You have the right to request a restriction of your protected health information. This means you may ask us not to use or disclose any part of your protected health information for the purposes of treatment, payment or healthcare operations. You may also request that any part of your protected health information not be disclosed to family members or friends who may be involved in your care. We are not required to agree to your request and we may not be able to comply with your request.  If your physician believes it is in your best interest to permit use and disclosure of your protected health information, your protected health information will not be restricted. If your physician does agree to the requested restriction, we are bound by our agreement except when otherwise required by law, in emergencies, or when the information is necessary to treat you. With this in mind, please discuss any restriction you wish to request with your physician. In order to request a restriction in our use or disclosure of your PHI, you must make your request in writing to our Medical Records Supervisor, 5 Coliseum Avenue, Nashua, NH  03063.  Your request must describe in a clear and concise fashion:

a.       The information you want limited or restricted;

b.       Whether you are requesting to limit our practice’s use, disclosure or both; and

c.       To whom you want limits to apply (i.e. children, spouse etc.)

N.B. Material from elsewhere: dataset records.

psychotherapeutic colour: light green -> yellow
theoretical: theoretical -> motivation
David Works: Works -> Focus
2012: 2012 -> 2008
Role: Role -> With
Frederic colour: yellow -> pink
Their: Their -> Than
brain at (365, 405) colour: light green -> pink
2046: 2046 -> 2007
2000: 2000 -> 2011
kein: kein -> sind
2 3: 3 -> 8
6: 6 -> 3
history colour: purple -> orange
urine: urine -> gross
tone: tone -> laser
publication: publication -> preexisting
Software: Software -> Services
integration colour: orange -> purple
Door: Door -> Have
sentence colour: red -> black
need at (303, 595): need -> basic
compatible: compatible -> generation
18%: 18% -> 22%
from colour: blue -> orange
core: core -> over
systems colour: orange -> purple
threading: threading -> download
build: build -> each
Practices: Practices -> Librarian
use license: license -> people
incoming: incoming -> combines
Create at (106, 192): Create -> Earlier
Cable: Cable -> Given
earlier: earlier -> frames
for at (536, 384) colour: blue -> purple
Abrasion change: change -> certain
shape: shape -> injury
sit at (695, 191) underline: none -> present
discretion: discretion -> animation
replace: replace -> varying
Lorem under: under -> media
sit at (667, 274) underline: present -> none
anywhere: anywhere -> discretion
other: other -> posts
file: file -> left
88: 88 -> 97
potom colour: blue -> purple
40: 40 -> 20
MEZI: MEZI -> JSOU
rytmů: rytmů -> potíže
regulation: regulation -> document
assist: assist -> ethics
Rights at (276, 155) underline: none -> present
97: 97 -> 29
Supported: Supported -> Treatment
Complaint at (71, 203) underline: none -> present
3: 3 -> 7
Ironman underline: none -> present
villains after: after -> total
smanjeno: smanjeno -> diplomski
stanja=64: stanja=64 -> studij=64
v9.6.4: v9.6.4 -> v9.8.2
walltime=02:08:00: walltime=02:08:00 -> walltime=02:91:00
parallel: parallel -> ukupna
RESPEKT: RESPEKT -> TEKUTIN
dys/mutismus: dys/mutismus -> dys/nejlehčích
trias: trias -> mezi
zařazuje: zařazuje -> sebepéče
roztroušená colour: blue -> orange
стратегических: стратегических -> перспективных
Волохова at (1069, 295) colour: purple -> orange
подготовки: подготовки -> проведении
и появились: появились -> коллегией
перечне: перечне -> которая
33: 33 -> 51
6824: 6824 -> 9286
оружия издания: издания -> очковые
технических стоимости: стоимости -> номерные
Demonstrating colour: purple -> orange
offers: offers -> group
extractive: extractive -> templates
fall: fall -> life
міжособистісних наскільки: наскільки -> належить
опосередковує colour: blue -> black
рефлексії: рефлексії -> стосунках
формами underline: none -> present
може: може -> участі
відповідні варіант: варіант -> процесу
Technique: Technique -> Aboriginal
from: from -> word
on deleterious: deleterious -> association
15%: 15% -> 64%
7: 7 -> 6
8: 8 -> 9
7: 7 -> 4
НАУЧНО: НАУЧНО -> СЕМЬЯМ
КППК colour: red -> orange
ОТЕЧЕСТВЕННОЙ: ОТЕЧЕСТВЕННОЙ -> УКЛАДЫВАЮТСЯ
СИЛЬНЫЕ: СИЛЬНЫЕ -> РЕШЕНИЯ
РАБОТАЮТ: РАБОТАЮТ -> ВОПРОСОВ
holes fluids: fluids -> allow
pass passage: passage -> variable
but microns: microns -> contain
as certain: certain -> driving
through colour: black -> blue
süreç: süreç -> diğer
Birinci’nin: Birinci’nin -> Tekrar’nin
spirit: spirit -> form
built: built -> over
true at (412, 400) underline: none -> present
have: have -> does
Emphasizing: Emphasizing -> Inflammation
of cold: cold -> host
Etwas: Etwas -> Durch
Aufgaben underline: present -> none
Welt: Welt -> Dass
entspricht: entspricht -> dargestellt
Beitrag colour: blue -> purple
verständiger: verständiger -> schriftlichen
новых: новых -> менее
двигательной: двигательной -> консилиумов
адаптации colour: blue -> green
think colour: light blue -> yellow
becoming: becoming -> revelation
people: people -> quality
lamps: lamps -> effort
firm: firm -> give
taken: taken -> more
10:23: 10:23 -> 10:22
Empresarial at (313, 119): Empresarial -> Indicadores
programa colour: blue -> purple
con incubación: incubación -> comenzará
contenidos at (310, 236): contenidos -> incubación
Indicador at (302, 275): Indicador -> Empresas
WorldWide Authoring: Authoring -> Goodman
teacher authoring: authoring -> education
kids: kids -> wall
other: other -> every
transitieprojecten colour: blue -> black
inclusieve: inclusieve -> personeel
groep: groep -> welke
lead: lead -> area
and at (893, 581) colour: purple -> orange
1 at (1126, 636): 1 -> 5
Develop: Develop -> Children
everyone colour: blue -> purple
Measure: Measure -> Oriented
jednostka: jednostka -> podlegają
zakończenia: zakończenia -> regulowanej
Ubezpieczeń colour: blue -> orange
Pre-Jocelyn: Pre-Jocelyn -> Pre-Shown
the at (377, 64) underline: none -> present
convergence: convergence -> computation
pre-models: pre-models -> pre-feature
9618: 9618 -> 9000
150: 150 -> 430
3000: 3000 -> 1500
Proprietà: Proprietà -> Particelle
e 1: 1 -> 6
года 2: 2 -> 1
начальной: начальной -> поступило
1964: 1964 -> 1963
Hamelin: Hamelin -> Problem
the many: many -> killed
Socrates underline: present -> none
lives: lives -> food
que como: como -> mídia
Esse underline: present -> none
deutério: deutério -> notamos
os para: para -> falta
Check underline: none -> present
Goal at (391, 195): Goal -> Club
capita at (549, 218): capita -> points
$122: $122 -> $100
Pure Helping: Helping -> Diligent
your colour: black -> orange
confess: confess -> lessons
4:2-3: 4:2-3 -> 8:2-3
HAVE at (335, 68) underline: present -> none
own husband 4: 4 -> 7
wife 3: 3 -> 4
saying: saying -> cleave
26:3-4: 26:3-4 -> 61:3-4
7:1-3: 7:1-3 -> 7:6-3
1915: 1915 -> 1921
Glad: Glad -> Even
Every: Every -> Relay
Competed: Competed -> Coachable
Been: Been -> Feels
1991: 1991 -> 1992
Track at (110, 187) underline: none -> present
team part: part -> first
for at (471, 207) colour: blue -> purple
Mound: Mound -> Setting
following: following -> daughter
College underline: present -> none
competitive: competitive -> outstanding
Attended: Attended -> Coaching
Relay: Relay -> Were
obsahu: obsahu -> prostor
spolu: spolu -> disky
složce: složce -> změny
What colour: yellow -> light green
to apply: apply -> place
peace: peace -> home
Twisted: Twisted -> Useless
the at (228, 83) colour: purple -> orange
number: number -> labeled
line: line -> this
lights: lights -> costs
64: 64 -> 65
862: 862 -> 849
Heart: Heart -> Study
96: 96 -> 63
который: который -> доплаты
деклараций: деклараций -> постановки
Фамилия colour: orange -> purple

You have the right to request confidential communications.  You have the right to request that we communicate with you about medical matters in a certain way or at a certain location.  For example, you may ask that we only contact you at home, rather than at work.  Depending upon the request, we may place certain conditions on the accommodation such as asking you for information as to how payment will be handled or specification of an alternative address or other method of contact. In order to request a type of confidential communication, you must make a written request to our Medical Records Supervisor at 5 Coliseum Avenue, Nashua, NH  03063, specifying the requested method of contact, or the location where you wish to be contacted.  We will accommodate reasonable requests. You do not need to give a reason for your request. 

You have the right to an accounting of certain disclosures. This right applies to disclosures for purposes other than treatment, payment or healthcare operations as described in this Notice of Privacy Practices. In order to obtain an accounting of disclosures, you must submit your request in writing to our Medical Records Supervisor, 5 Coliseum Avenue, Nashua, NH  03063.  All requests for an “accounting of disclosures” must state a time period, which may not be longer than six (6) years from the date of disclosure and may not include dates before April 14, 2003.  We will notify you of the costs involved and you may withdraw your request before you incur any costs. 

You have the right to obtain a paper copy of this notice.  You are entitled to receive a paper copy of our notice of privacy practices.  You may ask us to give you a copy of this notice at any time.  To obtain a copy of this notice, contact our Medical Records Supervisor at 5 Coliseum Avenue, Nashua, NH  03063.  

D.  Complaints  

If you believe your privacy rights have been violated, you may file a complaint with our Practice or with the Secretary of Health and Human Services. To file a complaint with our Practice, contact our Practice Administrator at 5 Coliseum Avenue, Nashua, NH  03063.  All complaints must be submitted in writing.  You will not be penalized for filing a complaint. 

If you have any questions regarding this notice or our health information privacy policies, please contact our Practice Administrator at 5 Coliseum Avenue, Nashua, NH 03063, or by calling     603-882-9800. 

This notice was published and becomes effective on April 14, 2003.